_EXCERPT:_
The agency has spent more than $7 million on repairs in the past three years and is expected to spend about $15 million this year, Shedlowski said.

Both proposals would replace parts of the current line. Officials want to “install a new water intake system, build water treatment facilities, and replace parts of the pipe” throughout the 12.5 mile line, Shedlowski said.

One plan would include a new water intake system, new water treatment facilities, using smaller pipe where possible.

The other plan would replace most of the pipeline and keep the remaining part of the existing pipeline. Construction would be conducted in phases.

The plan is to make the changes without disrupting the flow of the water supply to different parts of the Grand Canyon.

“Visitors may experience trail closures in areas where the pipeline is throughout the canyon,” Shedlowski said. Detours to other trails or temporary trails will allow visitors to hike the canyon.

Nearly a century of visitor growth

The canyon park started with about 35,000 visitors when it opened in 1919, according to its website. Nearly 6 million visited the park – paying entrance fees for camping, biking, hiking and sight-seeing – in 2016 and that pace is growing this year, according to the park.

Busy seasons have brought in more than $400 million to park revenue, according to a 2013 National Park Service report.

Most international visitors came from Switzerland, the United Kingdom and Netherlands, according to a 2005 Arizona Hospitality Research Centerstudy.

Gina and Chris Hutcherson have visited the Grand Canyon several times, bringing their children and enjoying the canyon during the day and at night. They said the view at moonlight is exquisite.

“It looks different every time we visit during a full moon,” Gina Hutcherson said. “It always looks great.”

Still, they have never experienced water restrictions to the area.

“It’s always been fine,” Gina said.

But an executive for Xanterra, which operates six lodges at the Grand Canyon, said water use has been restricted two to three times a year in recent years.

“This is the only viable source of water to the South Rim,” Bruce Brossman, regional marketing director, said of the pipeline. “It seems like it’s been failing more and more often. It’s just aging.”

He said resort managers have had to implement water-restriction plans to prepare for the times the pipeline breaks or pumps fail. They have had to turn away guests.

“Some people travel from so far and have planned trips here for so long it’s hard to explain to them that things like this happen,” Brossman said.

Brossman, who has been with the company for nearly 20 years, says it’s inconvenient but doesn’t halt business.

“The resorts just lose some of their shine,” Brossman said. “But usually the travelers understand that that’s what it’s like doing business in the desert.”

But he’s rooting for a new pipeline.

“Its easier when we know that closures are coming and can plan for it rather than being told with short notice that there’s problems,” he said.

Aging pipeline leads to water restrictions

Last summer a major break in the pipeline led to two-week water restrictions at resorts and homes. People were asked to cut back on full loads of laundry or washing cars and to water yards only at night. The restrictions stopped just short of asking resort managers to serve food on paper plates to avoid dishwashing, Shedlowski said.

“In a situation where we can’t refill our backup tanks we go into a situation similar to a drought,” Shedlowski said of the July 2016 restrictions. “We ask people not to take long showers, don’t water the plants as much, be conscious when you flush.”

She said there have been about 80 other breaks over seven years.

Minor breaks occur more often and cause water reserves to kick in. About $255 million has been set aside in the parks budget for water maintenance.

“Pipeline breaks in the remote canyon, accessible only by helicopter or trail, take days or weeks to repair,” according to a park service news release about the pipeline.

If the pipeline isn’t reworked park officials will continue to patch the pipeline. That could mean bigger breaks in the pipeline and more severe water restrictions lasting two to four weeks, the park service said.

“We’re not going to wait for a break so big that we have to close the park,” Olson said.

_Data taken from a collection:_
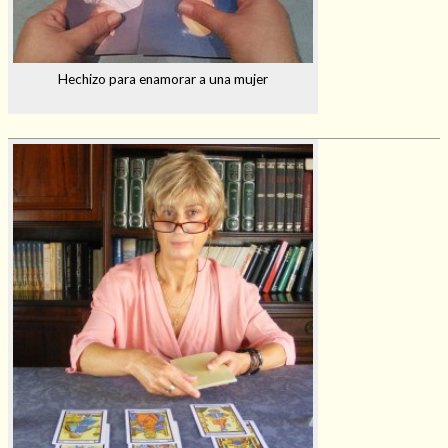
Hechizo para enamorar a una mujer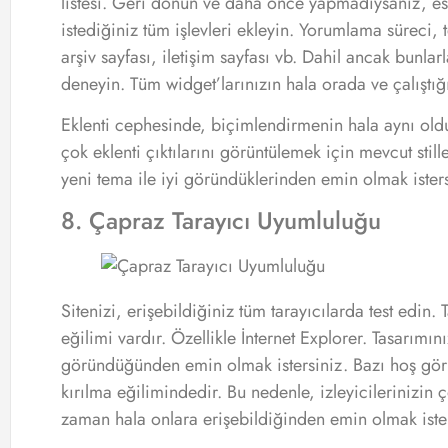
listesi. Geri dönün ve daha önce yapmadıysanız, e
istediğiniz tüm işlevleri ekleyin. Yorumlama süreci, 
arşiv sayfası, iletişim sayfası vb. Dahil ancak bunlar
deneyin. Tüm widget’larınızın hala orada ve çalıştı
Eklenti cephesinde, biçimlendirmenin hala aynı ol
çok eklenti çıktılarını görüntülemek için mevcut still
yeni tema ile iyi göründüklerinden emin olmak isters
8. Çapraz Tarayıcı Uyumluluğu
Sitenizi, erişebildiğiniz tüm tarayıcılarda test edin. T
eğilimi vardır. Özellikle İnternet Explorer. Tasarımın
göründüğünden emin olmak istersiniz. Bazı hoş görün
kırılma eğilimindedir. Bu nedenle, izleyicilerinizin 
zaman hala onlara erişebildiğinden emin olmak ister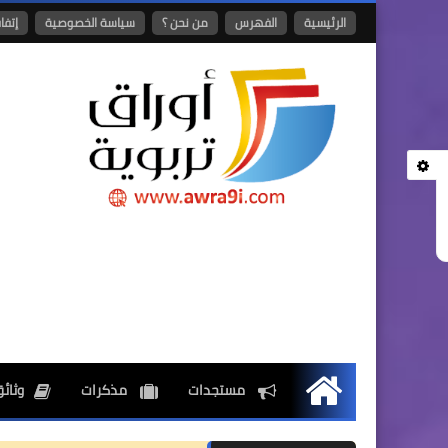
الرئيسية
الفهرس
من نحن ؟
سياسة الخصوصية
إتفا
مستجدات
مذكرات
وثائق
الرئيسية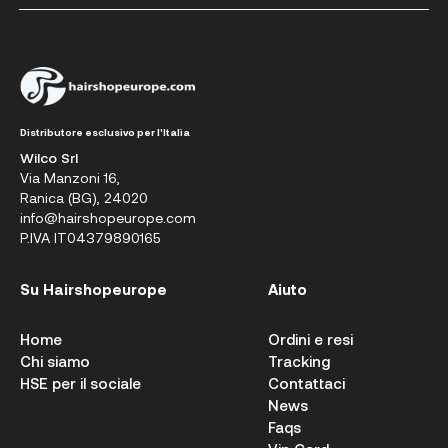
Distributore esclusivo per l'Italia
Wilco Srl
Via Manzoni 16,
Ranica (BG), 24020
info@hairshopeurope.com
P.IVA IT04379890165
Su Hairshopeurope
Aiuto
Home
Ordini e resi
Chi siamo
Tracking
HSE per il sociale
Contattaci
News
Faqs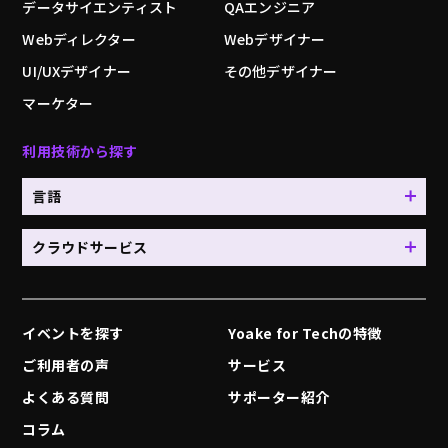
データサイエンティスト
QAエンジニア
Webディレクター
Webデザイナー
UI/UXデザイナー
その他デザイナー
マーケター
利用技術から探す
言語
クラウドサービス
イベントを探す
Yoake for Techの特徴
ご利用者の声
サービス
よくある質問
サポーター紹介
コラム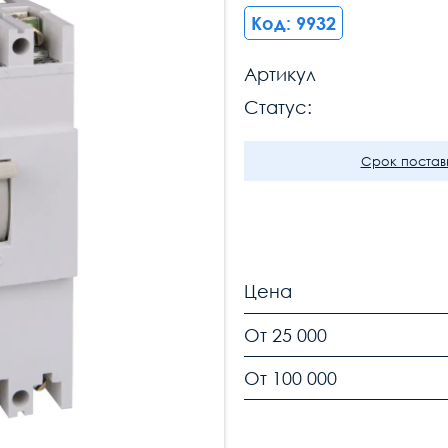
Код: 9932
Артикул
Статус:
Срок поставк
Цена
От 25 000
От 100 000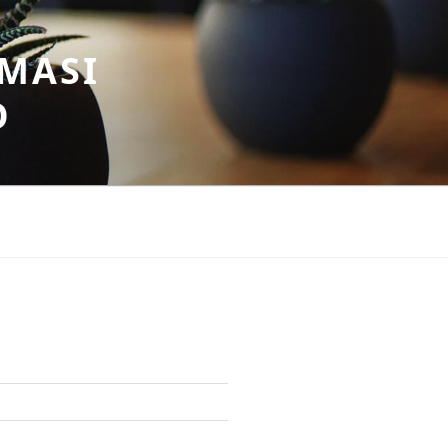
MASI
O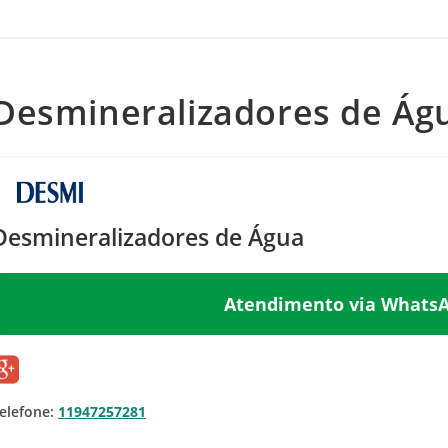
Desmineralizadores de Ág
Desmineralizadores de Água
Atendimento via WhatsAp
elefone:
11947257281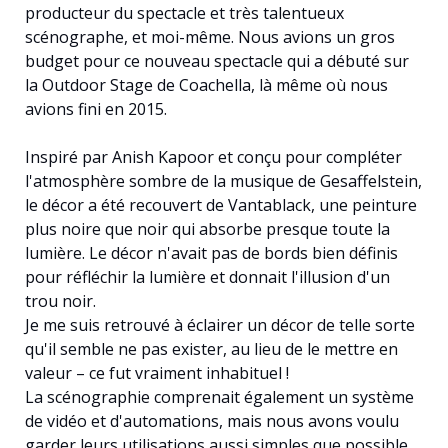
producteur du spectacle et très talentueux
scénographe, et moi-même. Nous avions un gros
budget pour ce nouveau spectacle qui a débuté sur
la Outdoor Stage de Coachella, là même où nous
avions fini en 2015.
Inspiré par Anish Kapoor et conçu pour compléter
l'atmosphère sombre de la musique de Gesaffelstein,
le décor a été recouvert de Vantablack, une peinture
plus noire que noir qui absorbe presque toute la
lumière. Le décor n'avait pas de bords bien définis
pour réfléchir la lumière et donnait l'illusion d'un
trou noir.
Je me suis retrouvé à éclairer un décor de telle sorte
qu'il semble ne pas exister, au lieu de le mettre en
valeur – ce fut vraiment inhabituel !
La scénographie comprenait également un système
de vidéo et d'automations, mais nous avons voulu
garder leurs utilisations aussi simples que possible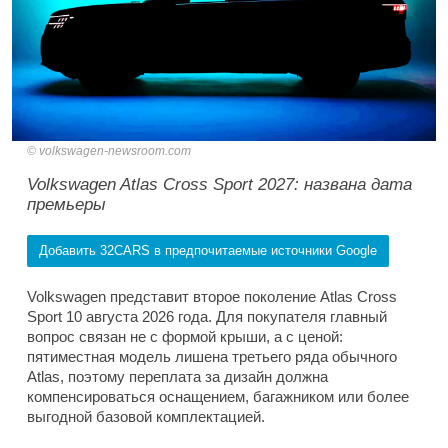
volkswagen-newsroom.com
Volkswagen Atlas Cross Sport 2027: названа дата
премьеры
Добавить 32CARS в предпочитаемые источники Google
Volkswagen представит второе поколение Atlas Cross
Sport 10 августа 2026 года. Для покупателя главный
вопрос связан не с формой крыши, а с ценой:
пятиместная модель лишена третьего ряда обычного
Atlas, поэтому переплата за дизайн должна
компенсироваться оснащением, багажником или более
выгодной базовой комплектацией.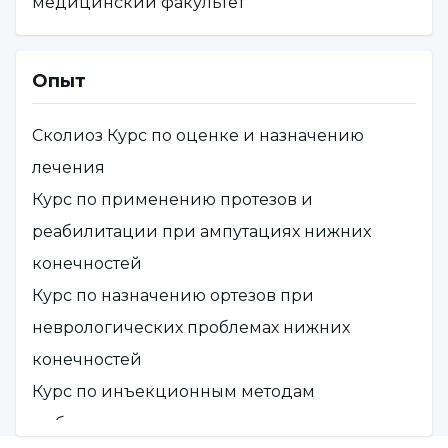
медицинский факультет
больнице NPISTANBUL.
Опыт
Сколиоз Курс по оценке и назначению
лечения
Курс по применению протезов и
реабилитации при ампутациях нижних
конечностей
Курс по назначению ортезов при
неврологических проблемах нижних
конечностей
Курс по инъекционным методам
мобилизации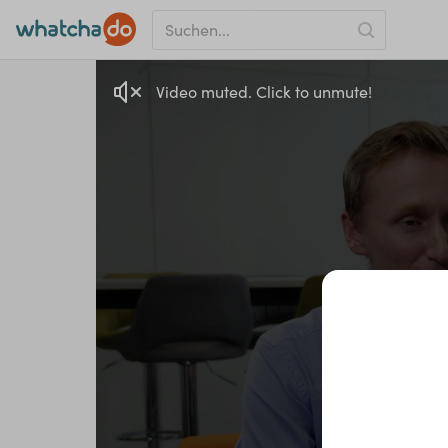
Video muted. Click to unmute!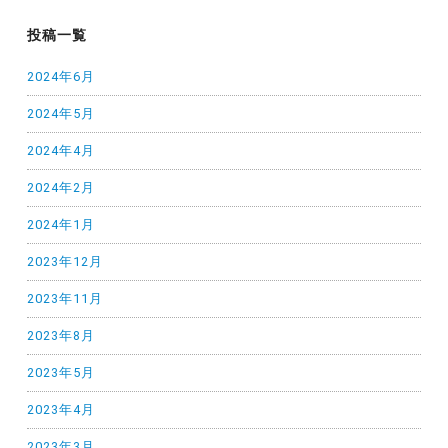
投稿一覧
2024年6月
2024年5月
2024年4月
2024年2月
2024年1月
2023年12月
2023年11月
2023年8月
2023年5月
2023年4月
2023年3月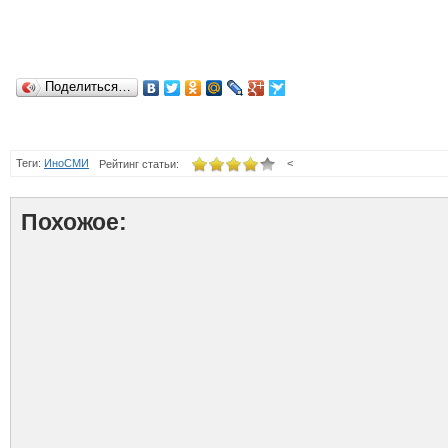
Поделиться…
Теги:
ИноСМИ
<
Рейтинг статьи:
Похожое: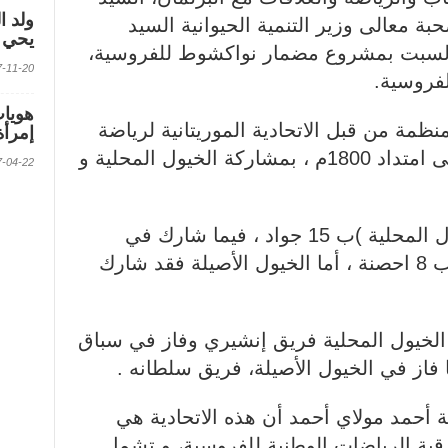
ولد ا
ة معالى وزير التنمية الحيوانية السيد
يحي ف
السبت بمشروع مضمار نواكشوط للفروسية،
2017-11-20 الس
لفروسية.
ظمة من قبل الاتحادية الموريتانية لرياضة
إمرأة
الفروسية، تنظيم ثلاثة أشواط على امتداد 1800م ، بمشاركة الخيول المحلية و
2017-04-22 الس
وشارك في الشوط الأول ( الخيول المحلية )ب 15 جواد ، فيما شارك في
الشوط الثاني (الخيول المهجنة) ب 8 احصنة ، أما الخيول الأصيلة فقد شارك
 الخيول المحلية فريق إنشيري وفاز في سباق
 فاز في الخيول الأصيلة، فريق سلطانه .
 أحمد مولاي أحمد أن هذه الاتحادية هي
قية الرياضات الوطنية للفروسية، و تشمل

_WHAT YOU ARE ASKED TO DO:_ Output the portion of the Grand Canyon pipeline article starting with "The other plan" and going on through "hike the canyon.". Work from the Grand Canyon pipeline article alone, without drawing on the entries.

_ANSWER SECTION:_
The other plan would replace most of the pipeline and keep the remaining part of the existing pipeline. Construction would be conducted in phases.

The plan is to make the changes without disrupting the flow of the water supply to different parts of the Grand Canyon.

“Visitors may experience trail closures in areas where the pipeline is throughout the canyon,” Shedlowski said. Detours to other trails or temporary trails will allow visitors to hike the canyon.